Your objective: Pictures are to be left out, and only the lines below starting at the one with "right front paw: (207, 549)" and ending at the one with "left shoulder: (412, 348)" are to be reproduced, each exactly, both ends included.

Saved data entries:
....

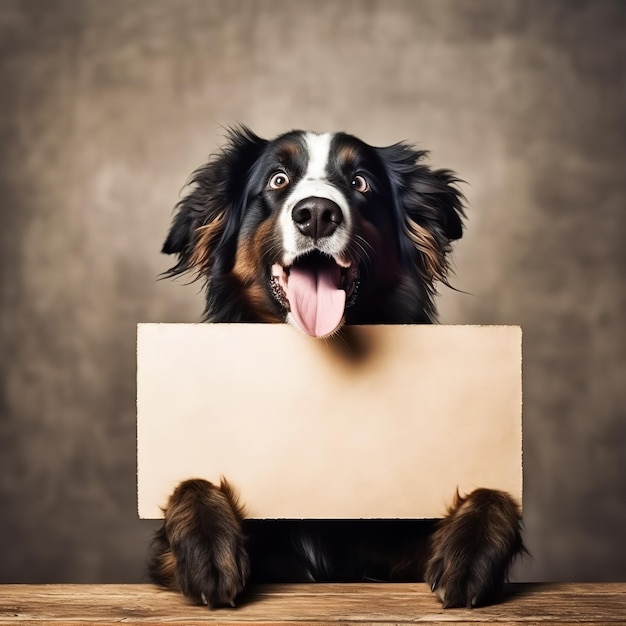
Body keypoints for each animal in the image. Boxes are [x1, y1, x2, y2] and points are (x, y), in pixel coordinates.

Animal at [147, 128, 520, 608]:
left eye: (360, 183)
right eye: (278, 179)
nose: (317, 215)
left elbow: (493, 492)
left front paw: (470, 554)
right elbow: (191, 482)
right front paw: (207, 549)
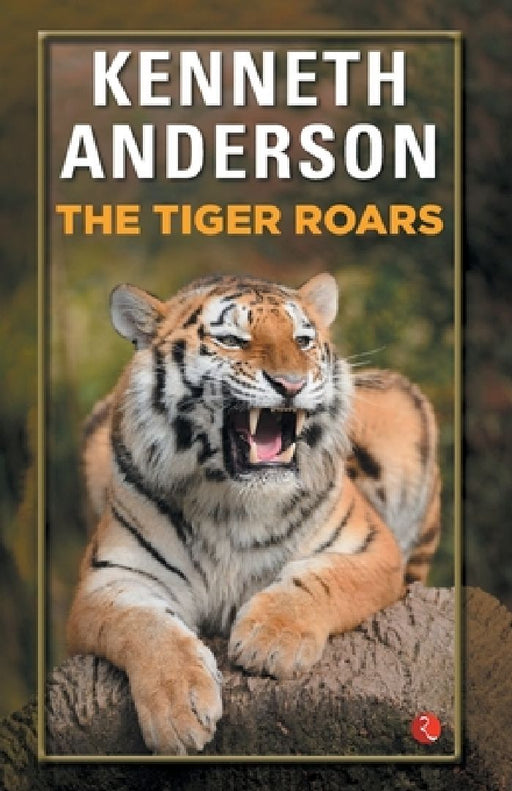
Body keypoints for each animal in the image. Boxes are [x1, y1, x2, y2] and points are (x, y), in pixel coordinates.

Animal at [67, 272, 441, 755]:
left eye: (302, 340)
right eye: (231, 340)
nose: (291, 384)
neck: (230, 502)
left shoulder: (370, 549)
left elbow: (321, 579)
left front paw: (272, 641)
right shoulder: (110, 578)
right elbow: (145, 624)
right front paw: (177, 711)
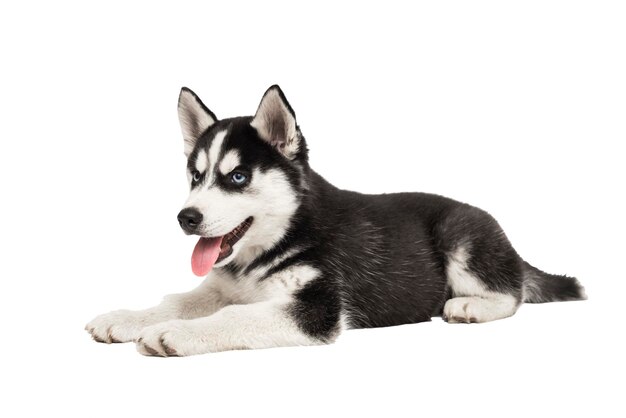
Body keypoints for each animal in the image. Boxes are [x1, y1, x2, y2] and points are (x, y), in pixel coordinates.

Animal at [84, 85, 584, 356]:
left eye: (237, 177)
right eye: (195, 176)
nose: (186, 218)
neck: (279, 238)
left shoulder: (316, 309)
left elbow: (232, 316)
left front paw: (172, 332)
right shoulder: (221, 285)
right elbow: (179, 299)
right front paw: (128, 317)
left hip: (460, 236)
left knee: (513, 292)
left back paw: (470, 306)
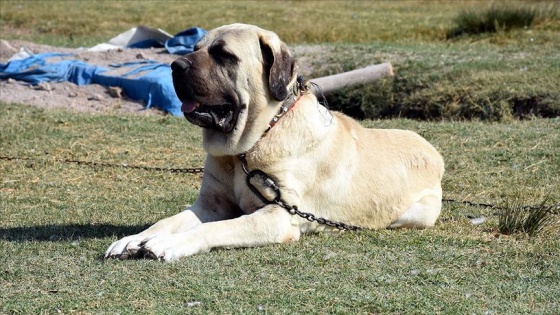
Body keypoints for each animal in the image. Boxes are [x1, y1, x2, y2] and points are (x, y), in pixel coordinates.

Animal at [105, 23, 446, 262]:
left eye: (224, 55)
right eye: (195, 47)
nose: (175, 66)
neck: (251, 145)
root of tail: (433, 151)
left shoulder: (279, 215)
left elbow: (213, 227)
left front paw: (168, 243)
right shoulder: (210, 204)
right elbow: (169, 220)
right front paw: (133, 239)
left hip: (414, 214)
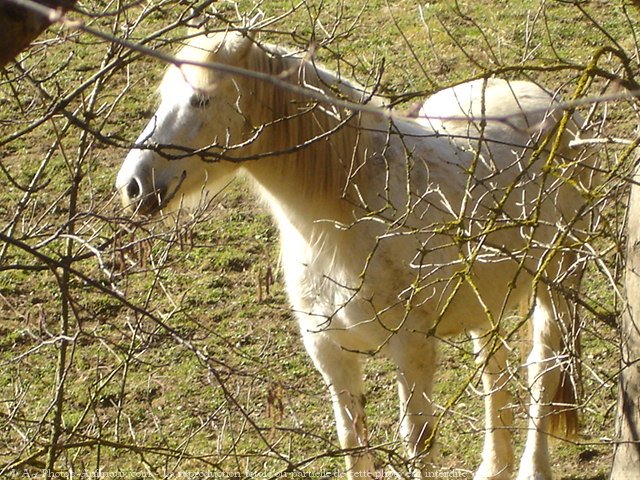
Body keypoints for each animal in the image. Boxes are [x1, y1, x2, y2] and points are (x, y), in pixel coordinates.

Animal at [114, 28, 596, 478]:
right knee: (494, 371)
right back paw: (494, 467)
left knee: (543, 370)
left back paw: (534, 467)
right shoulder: (330, 351)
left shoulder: (412, 348)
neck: (344, 217)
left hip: (558, 283)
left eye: (200, 99)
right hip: (487, 300)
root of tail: (550, 103)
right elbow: (352, 440)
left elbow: (418, 440)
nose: (132, 186)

....

Answer for the task:
right front paw: (207, 549)
Body keypoints for each animal in the image. Boxes are [x1, y1, x2, y2] and points are (x, y), in pixel coordinates.

Animal at [67, 272, 441, 755]:
left eye: (302, 340)
right eye: (231, 340)
nose: (291, 384)
neck: (230, 502)
left shoulder: (370, 549)
left elbow: (321, 579)
left front paw: (272, 641)
right shoulder: (110, 578)
right elbow: (145, 624)
right front paw: (177, 711)
Body keypoints for each animal in the image. Boxes are [x1, y1, x2, y2] and points are (x, y), in pixel coordinates.

Animal at [84, 85, 584, 356]:
left eye: (237, 177)
right eye: (195, 176)
nose: (186, 218)
neck: (279, 238)
left shoulder: (316, 309)
left elbow: (232, 316)
left front paw: (172, 332)
right shoulder: (221, 285)
right elbow: (179, 299)
right front paw: (128, 317)
left hip: (460, 236)
left knee: (513, 292)
left back paw: (470, 306)
Body keypoints for each animal in the image. Boxes are [x1, y1, x2, y2] and points are (x, y), in pixel coordinates.

Animal at [105, 23, 446, 262]:
left eye: (224, 55)
right eye: (195, 47)
nose: (175, 66)
neck: (251, 145)
root of tail: (433, 151)
left shoulder: (279, 215)
left elbow: (213, 227)
left front paw: (168, 243)
right shoulder: (210, 204)
right elbow: (169, 220)
right front paw: (133, 239)
left hip: (414, 214)
Body keypoints for each animal in the image. Boxes are [x1, y1, x2, y2] and points are (x, y), in pixel coordinates.

Animal at [114, 28, 596, 478]:
right knee: (494, 371)
right back paw: (494, 467)
left knee: (543, 370)
left back paw: (534, 467)
right shoulder: (330, 351)
left shoulder: (412, 348)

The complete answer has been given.